[57] The passage is thus translated by Franklin:—

——-"A dreadful clap
Of thunder shook the ground; the virgins trembled,
And clinging fearful round their father's knees,
Beat their sad breasts and wept."
Sophocles Œdipus Coloneus, Act. 5, Scene 1.

[58] Professor Bonnycastle was born at Aylesbury, in Buckinghamshire, in January 1752, and died at Woolwich, 15th of May, 1821.

[59] While these pages were passing through the press, Europe and the fine arts have been bereaved of the splendid talents of Sir Thomas Lawrence. This gentleman died, after an illness of a few days continuance, on the 7th of January, 1830, in the sixty-first year of his age.

Shortly after Sir Thomas's arrival in London, Fuseli saw "the future promise" in the youth, and was therefore gratified in making remarks upon his portraits for his improvement. This kind notice, from a man whom Sir Thomas held in the highest esteem for talents and various acquirements, made a deep impression on his mind: he sought an intimacy with him, which, upon more mature knowledge of the individual, ripened into the closest friendship. The world is now deprived of these two great artists, and there can be no other than feelings of deep regret for their loss. These, however, with regard to myself, are not unmingled with those of satisfaction, when I consider the many happy hours passed in their society, and that this pleasure was enjoyed for more than twenty years.

At the death of Mr. West, in the year 1820, Fuseli was among the most forward of the Academicians to propose that his friend, Sir Thomas, who was then on the Continent of Europe, should fill the chair. This honour he felt due to him, not only for his unrivalled powers as a portrait painter, but for the elegance of his mind and the urbanity of his manners. Few men had so pleasing an address; and fewer the happy method of making this acceptable to the particular persons with whom he conversed.

Although Sir Thomas Lawrence was not, in the usual acceptation of the word, a scholar, being unskilled in the dead languages; yet he was well versed in English literature, had a fine taste for poetry, and I have heard him recite some lines of his own composition, (full of merit) with great taste, feeling, and judgment.

Sir Thomas is known to the public chiefly as a portrait painter,—the only lucrative branch of the art in England. In this, his style was truly English. In the countenances of his men we see faithful likenesses; sometimes certainly given with some degree of flattery; but he was always the more intent in shewing "the mind's construction in the face." In his portraits of heroes there is always dignity; in those of statesmen, depth of thought, with firmness of character. In the delineation of females, in which he chiefly shone, beauty and delicacy were combined with great taste of attitudes, and which was heightened by the elegance and disposition of their drapery. His backgrounds were always appropriate to the portraits; and when his pencil was employed on large pictures, these were introduced with great taste and power.

The drawings of the human face in black lead pencil, frequently heightened with a little colour, which he sometimes made to present to his friends, exceed all praise, for truth, delicacy, and fine finish.

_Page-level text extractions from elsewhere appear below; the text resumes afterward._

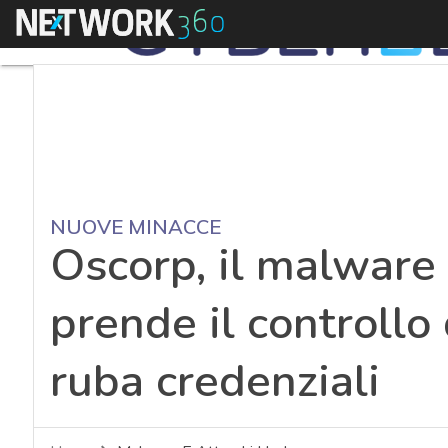
Menu
NUOVE MINACCE
Oscorp, il malware
prende il controllo
ruba credenziali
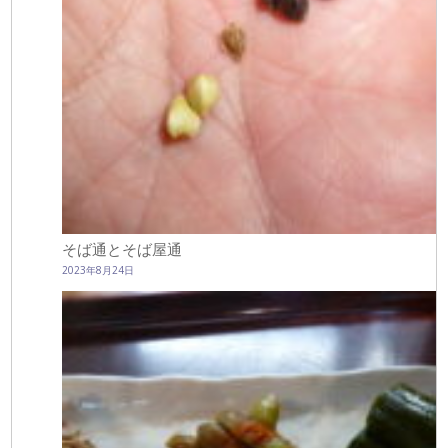
そば通とそば屋通
2023年8月24日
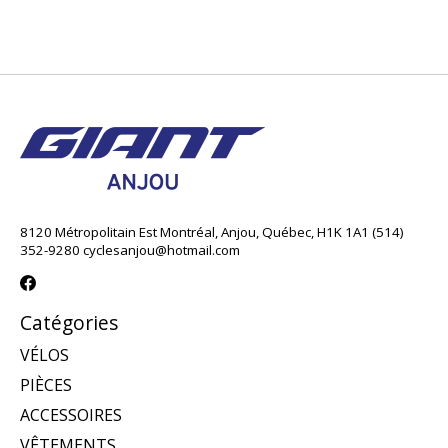
8120 Métropolitain Est Montréal, Anjou, Québec, H1K 1A1 (514)
352-9280
cyclesanjou@hotmail.com
Catégories
VÉLOS
PIÈCES
ACCESSOIRES
VÊTEMENTS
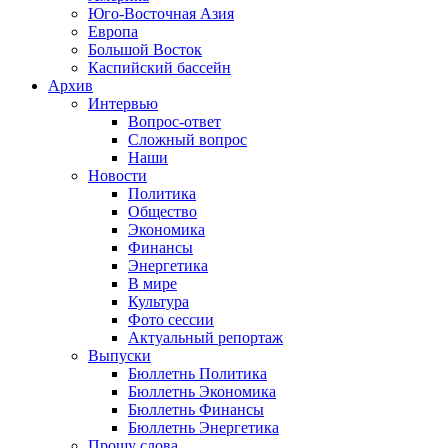
Юго-Восточная Азия
Европа
Большой Восток
Каспийский бассейн
Архив
Интервью
Вопрос-ответ
Сложный вопрос
Наши
Новости
Политика
Общество
Экономика
Финансы
Энергетика
В мире
Культура
Фото сессии
Актуальный репортаж
Выпуски
Бюллетнь Политика
Бюллетнь Экономика
Бюллетнь Финансы
Бюллетнь Энергетика
Прошу слова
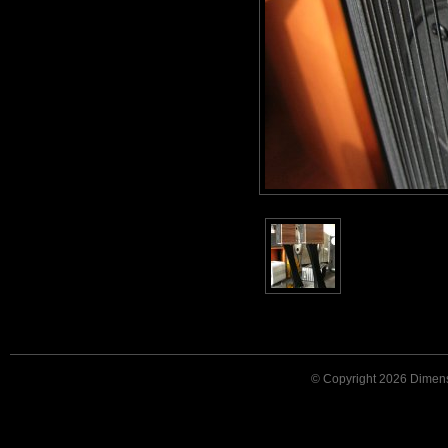
© Copyright 2026 Dimensi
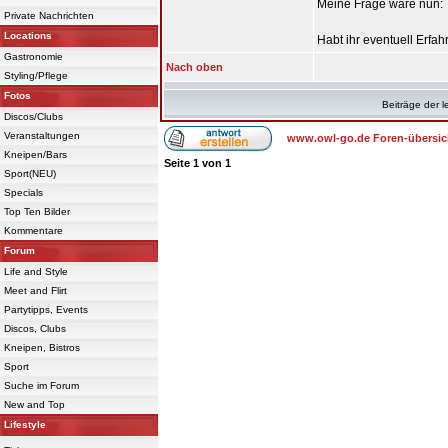
Meine Frage wäre nun:
Private Nachrichten
Locations
Habt ihr eventuell Erfa
Gastronomie
Nach oben
Styling/Pflege
Fotos
Beiträge der l
Discos/Clubs
Veranstaltungen
www.owl-go.de Foren-übersic
Kneipen/Bars
Seite
1
von
1
Sport(NEU)
Specials
Top Ten Bilder
Kommentare
Forum
Life and Style
Meet and Flirt
Partytipps, Events
Discos, Clubs
Kneipen, Bistros
Sport
Suche im Forum
New and Top
Lifestyle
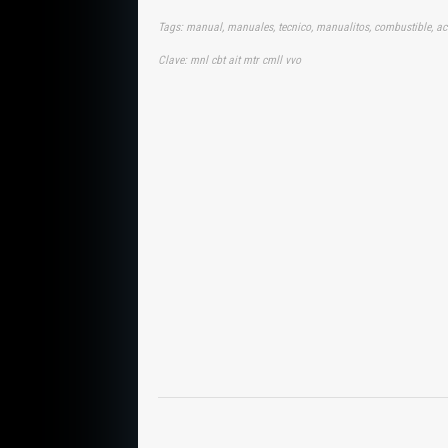
Tags: manual, manuales, tecnico, manualitos, combustible, ace
Clave: mnl cbt ait mtr cmll vvo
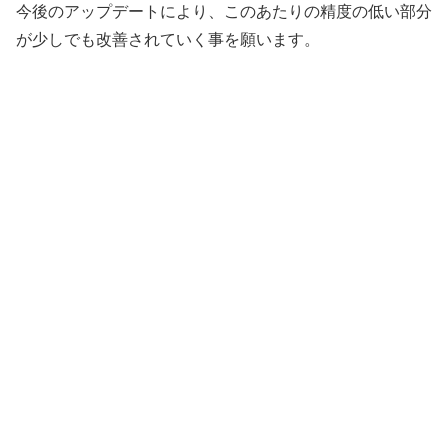
今後のアップデートにより、このあたりの精度の低い部分
が少しでも改善されていく事を願います。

Had public encouragement gone hand in hand with the powers of the man, we should, no doubt, have possessed some fine epic and dramatic subjects from his pencil. As a proof of this, I may again be permitted to advert to the sublime picture of "Satan calling up his Legions," which was purchased by the late Duke of Norfolk, and came again into the possession of Sir Thomas, when his Grace's effects were sold: here we see an epic subject of the highest class treated with invention, great power of drawing, and brilliancy of colouring. This, with "Homer reciting his Verses to the Greeks," are the only historical pictures from his pencil that I am acquainted with, and perhaps the only ones known. In this advanced stage of my work, I may be excused for giving only a brief sketch of my friend, whose loss every admirer of the fine arts in Europe deeply deplores;—a man whose name will go down to posterity coupled with those of the great masters who have preceded him in the pictorial art; and as the present high appreciation of his merits does not rest upon adventitious circumstances, time will rather add to than detract from his fame.